[SOURCE MATERIAL Boundary: Start]

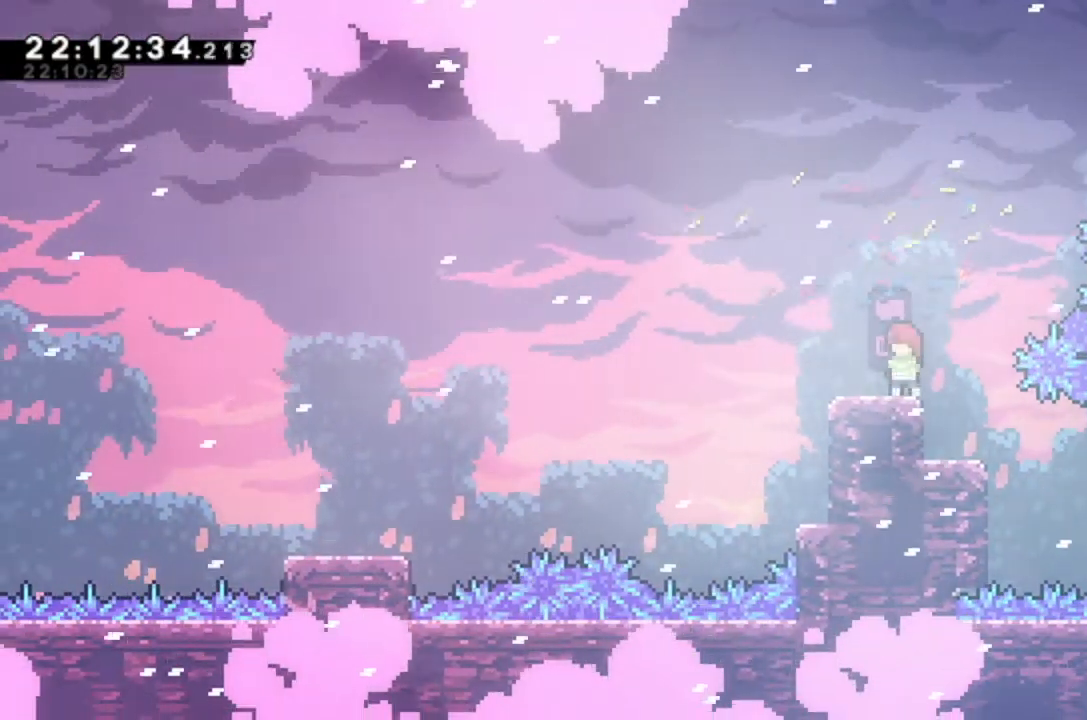
{"keys": [], "events": [[33, "down", "down"], [67, "down", "up"], [167, "down", "down"], [200, "down", "up"], [267, "down", "down"], [367, "down", "up"]]}
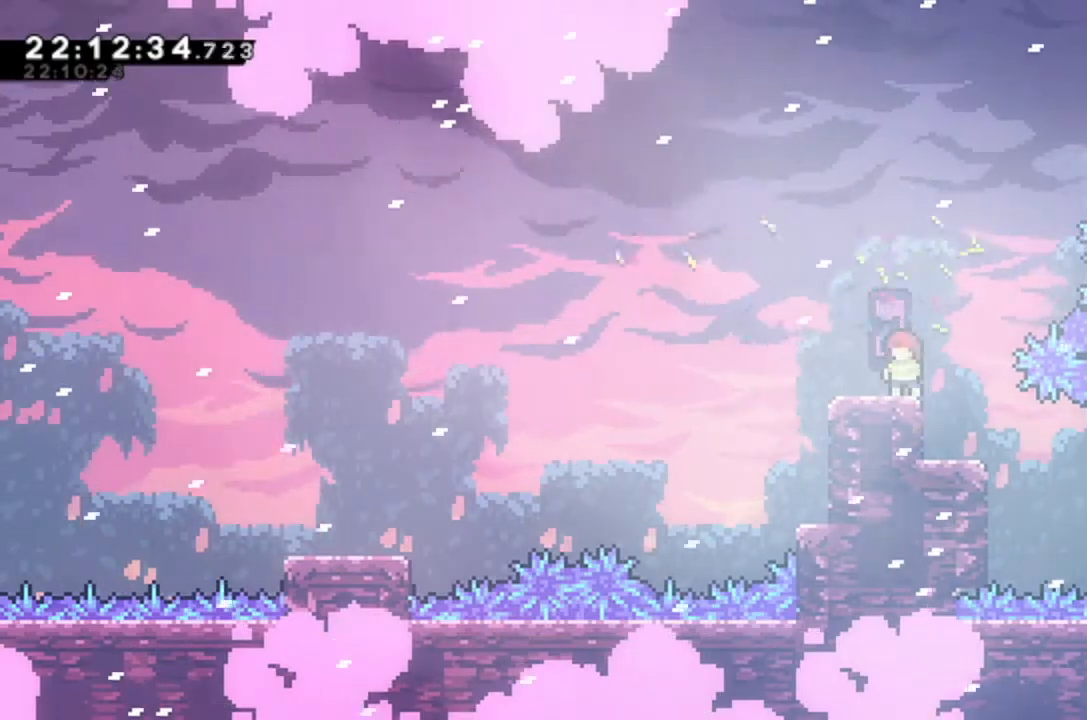
{"keys": ["grab"], "events": [[467, "grab", "down"], [467, "right", "down"], [500, "right", "up"]]}
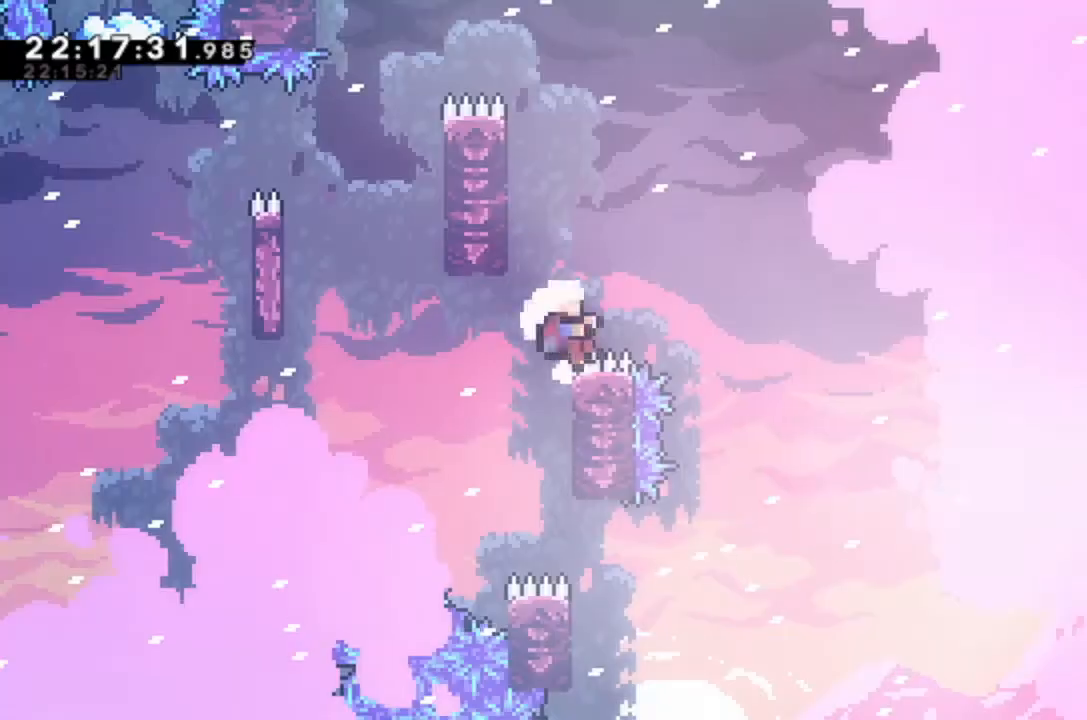
{"keys": [], "events": [[233, "grab", "up"], [400, "jump", "down"], [500, "jump", "up"]]}
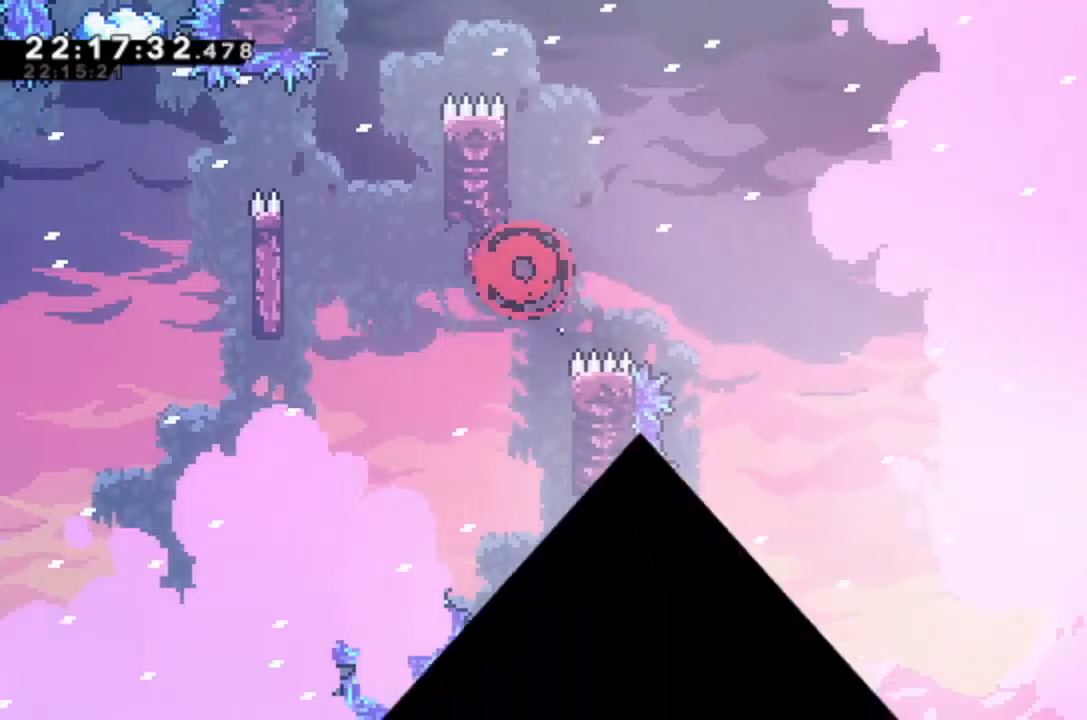
{"keys": ["jump"], "events": [[133, "jump", "down"]]}
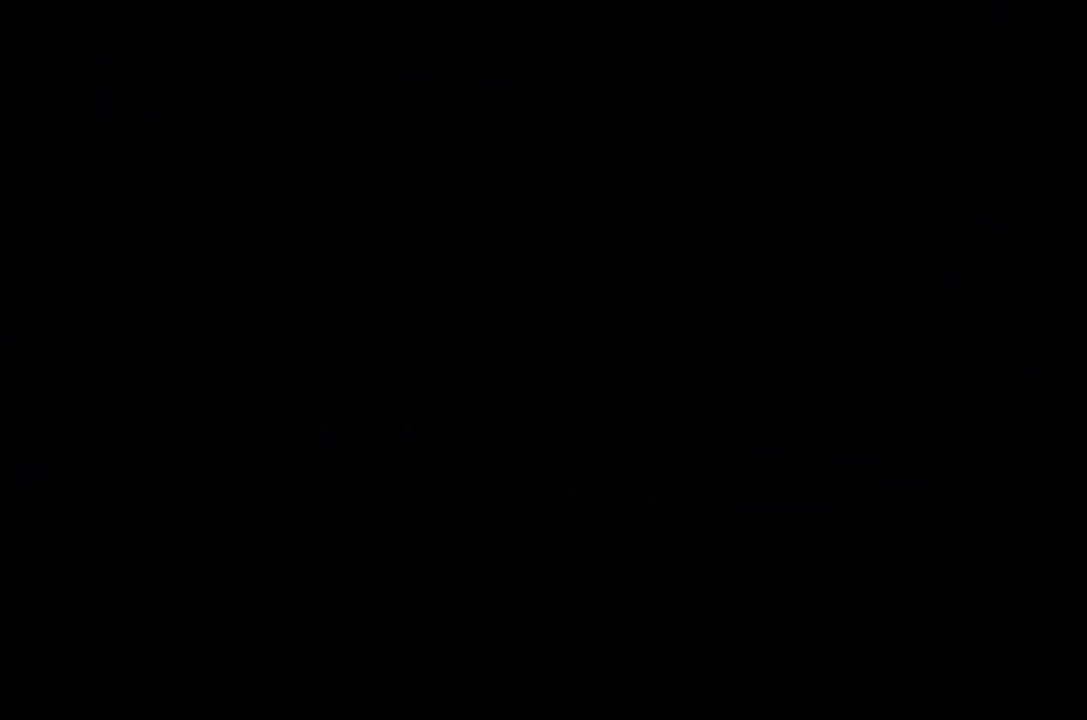
{"keys": [], "events": [[500, "jump", "up"]]}
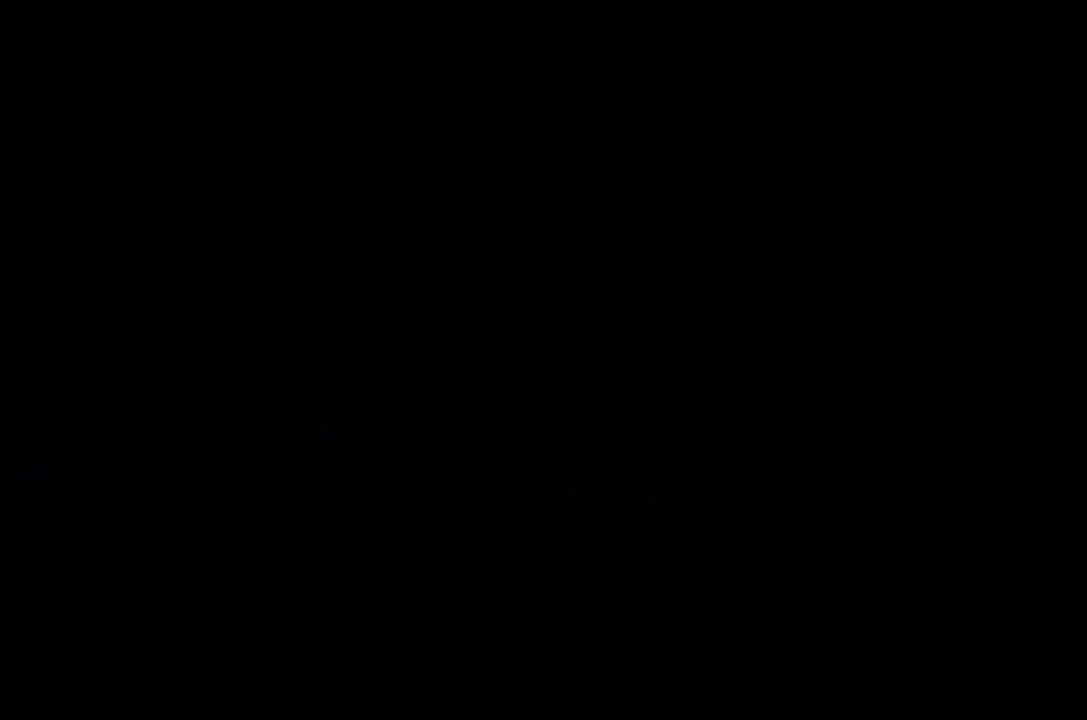
{"keys": [], "events": []}
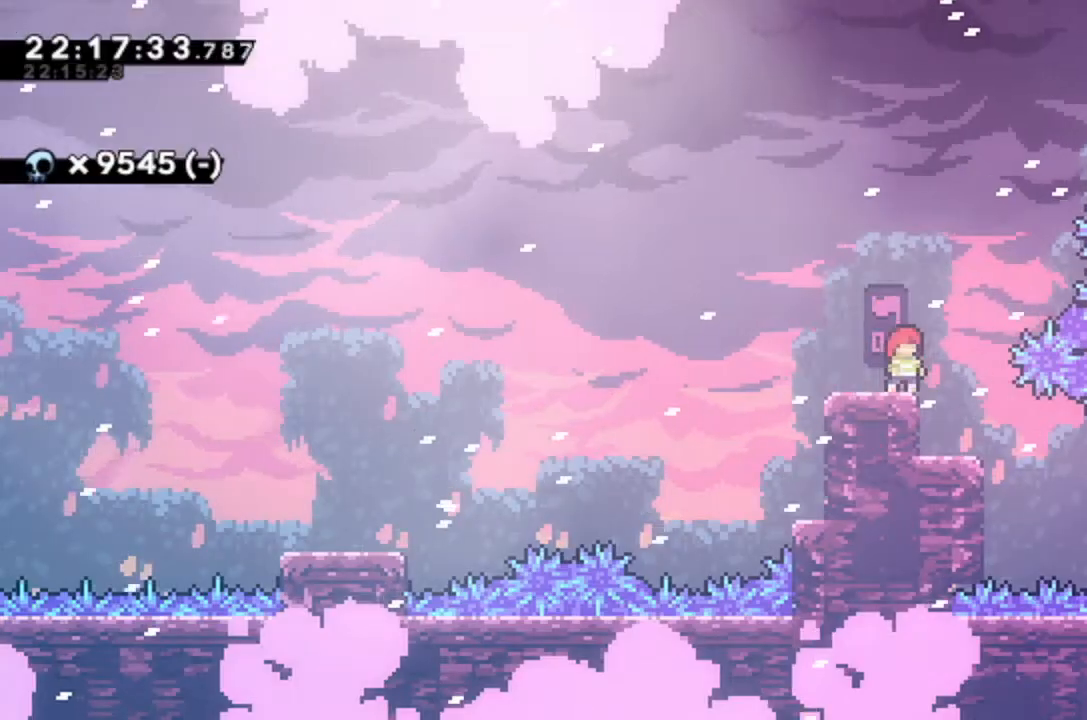
{"keys": ["down", "jump", "left"], "events": [[167, "jump", "down"], [167, "right", "down"], [233, "jump", "up"], [233, "right", "up"], [300, "down", "down"], [300, "left", "down"], [333, "dash", "down"], [433, "dash", "up"], [467, "jump", "down"]]}
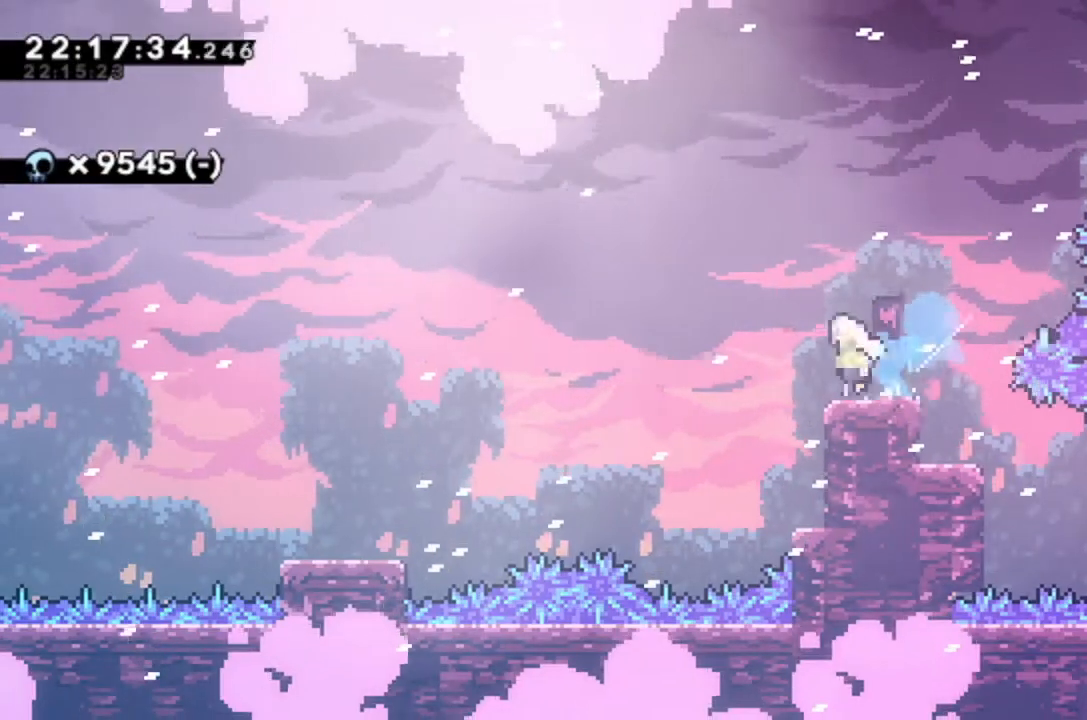
{"keys": ["left"], "events": [[67, "jump", "up"], [167, "dash", "down"], [300, "dash", "up"], [400, "down", "up"]]}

[SOURCE MATERIAL Boundary: End]

** WHAT YOU HAVE TO DO **
The data above should be repeated in full and exactly, with no pictures carried over.

** REPLY TO THE EXERCISE **
{"keys": [], "events": [[33, "down", "down"], [67, "down", "up"], [167, "down", "down"], [200, "down", "up"], [267, "down", "down"], [367, "down", "up"]]}
{"keys": ["grab"], "events": [[467, "grab", "down"], [467, "right", "down"], [500, "right", "up"]]}
{"keys": [], "events": [[233, "grab", "up"], [400, "jump", "down"], [500, "jump", "up"]]}
{"keys": ["jump"], "events": [[133, "jump", "down"]]}
{"keys": [], "events": [[500, "jump", "up"]]}
{"keys": [], "events": []}
{"keys": ["down", "jump", "left"], "events": [[167, "jump", "down"], [167, "right", "down"], [233, "jump", "up"], [233, "right", "up"], [300, "down", "down"], [300, "left", "down"], [333, "dash", "down"], [433, "dash", "up"], [467, "jump", "down"]]}
{"keys": ["left"], "events": [[67, "jump", "up"], [167, "dash", "down"], [300, "dash", "up"], [400, "down", "up"]]}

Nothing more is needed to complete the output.